Opinion: “#WalkUpNotOut” hashtag points fingers at the wrong people

Sarah Thurman, Staff Writer

Instead of walking out of class, walk up to a student who is isolated and be nice to them. While this seems like a good idea at first, when it is looked deeper into it, this is victim blaming.

The entire point of the walk out was for students to take a stand as they feel that the Government is not doing their job of taking care of this situation. After the shooting on February 14th in Parkland, Florida, students have begun to demand better reform on gun laws and for people in control to stand up.

Instead of helping the students, people are choosing to call out students. Telling them to walk up instead of out is such a typical thing for today’s conservative Americans who like to ignore real everyday situations.

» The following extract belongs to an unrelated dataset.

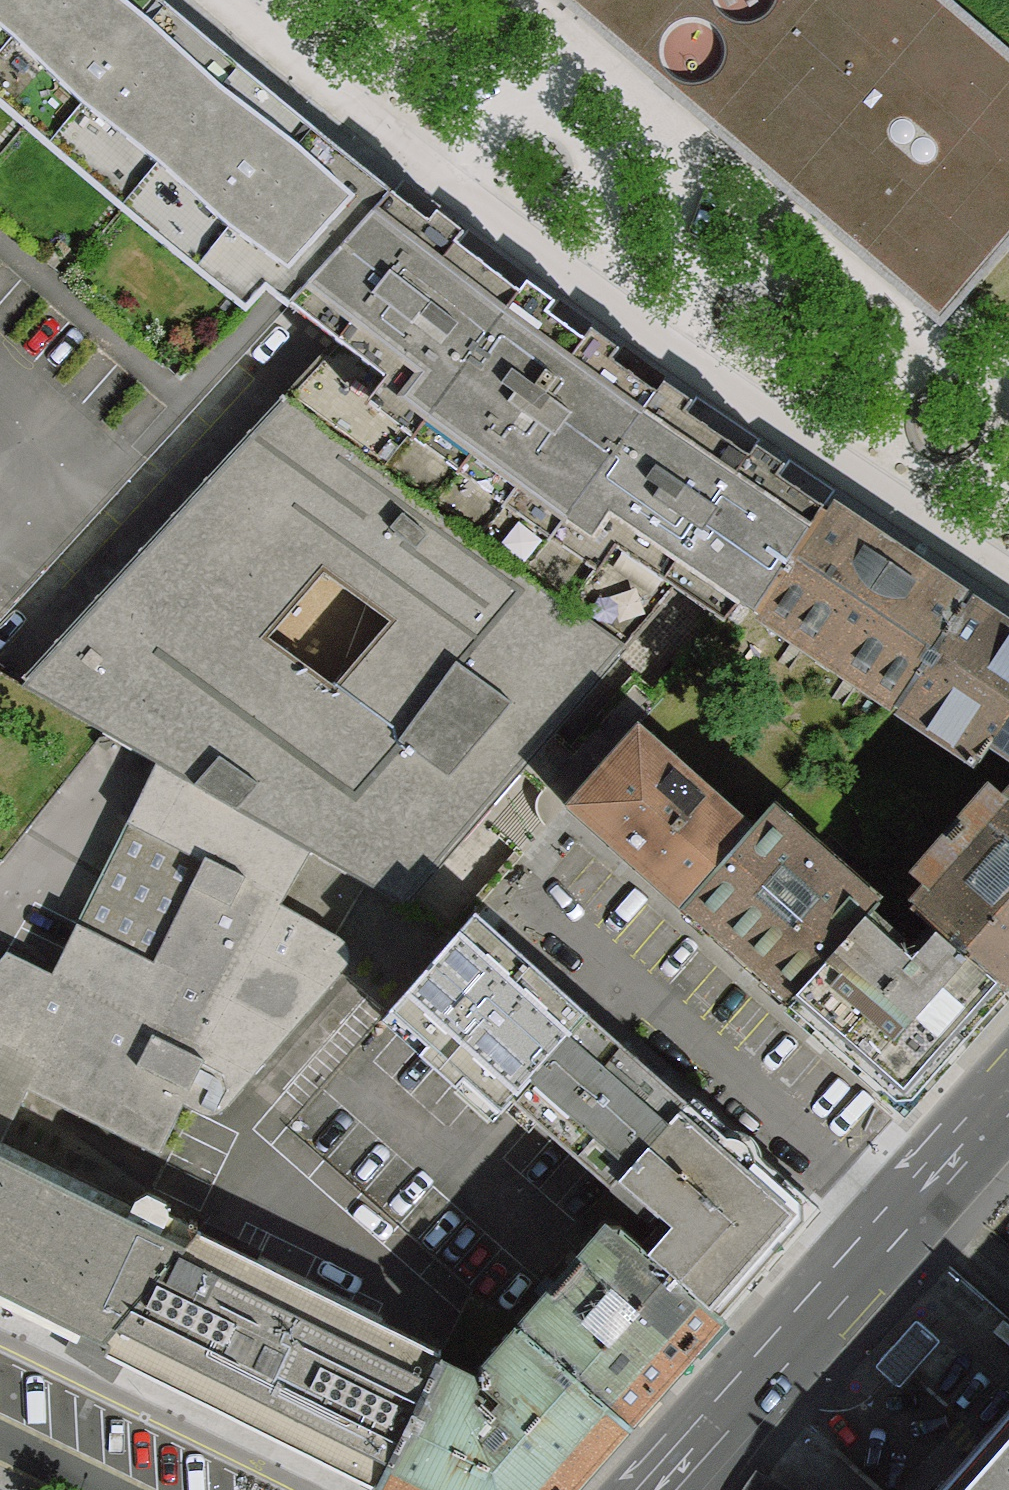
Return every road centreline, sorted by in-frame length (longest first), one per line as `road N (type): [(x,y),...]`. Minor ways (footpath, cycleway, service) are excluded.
road 1 (residential): [(1008,1106),(678,1489)]
road 2 (secondary): [(134,1489),(0,1424)]

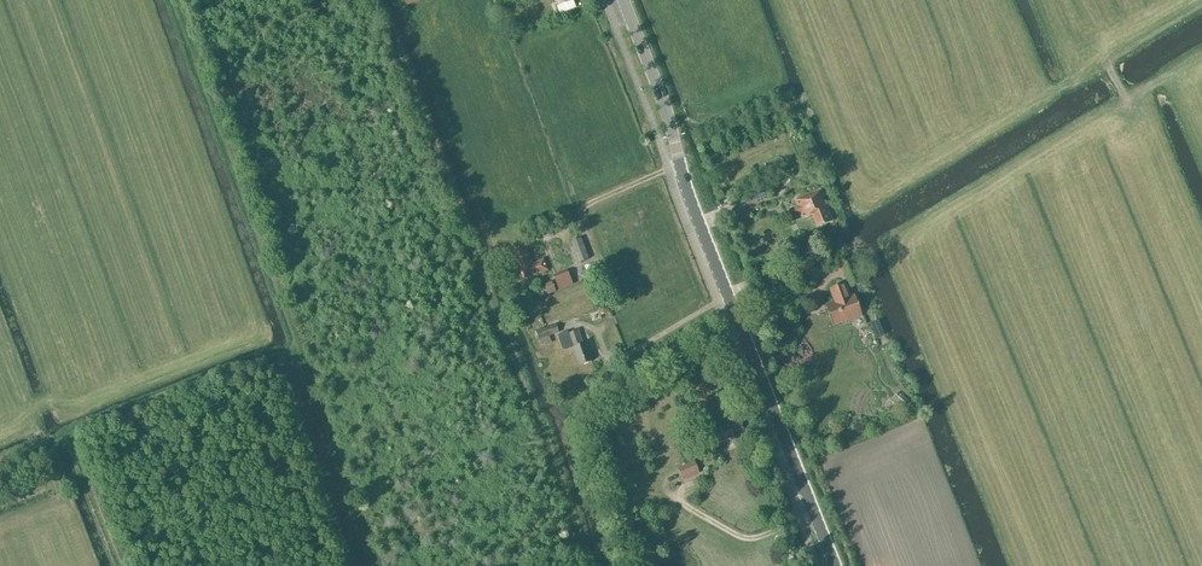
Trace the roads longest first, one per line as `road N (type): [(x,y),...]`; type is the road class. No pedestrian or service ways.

The youth of today is trying to stand for something they believe in and are asking for support from the American community only for them to be told that they are in the wrong.

It’s not unusual for people to try and change a movement to become inclusive to all. For example, “All lives matter!”, which was used to combat the “exclusive” political stand of “Black lives matter.”

They chose to ignore the problems at hand and make them into something that will bring less attention. Once students began to express that they were going to walk out and protest gun violence people on social media began to tell them how the idea was wrong. Telling students to walk up, not out began to spread on social media and soon enough everyone was posting about it trying to ignore the real problem at hand.

Is walking up going to show the government that we need reforms on guns or that the students are sick of being ignored and told they are too young to have opinions? Walking out is something that allows them to protest and make headlines.

Walking up is victim-blaming. Yes, it wouldn’t hurt kids to be nicer, but telling them that they are the cause of school shootings is wrong. Walking up is suggesting that the kids who have died in these shootings would have lived if they had been “nicer.”

This is also making kids across America feel more excluded and seemingly like an outcast even more. The logic of a walk up is telling students to walk up to the kids that they feel like would be the ones to bring a gun to school.

Imagine being one of those misjudged kids to get on social media and see that the kids only came up to you because they fear that you would kill them. This hashtag is telling students that it is their fault that school shootings are happening. This entire trend is taking away from the fact that the problem we face is an epidemic of gun violence and is placing the blame on students.

They act as if the entire problem of gun violence can be solved by just being nicer to people.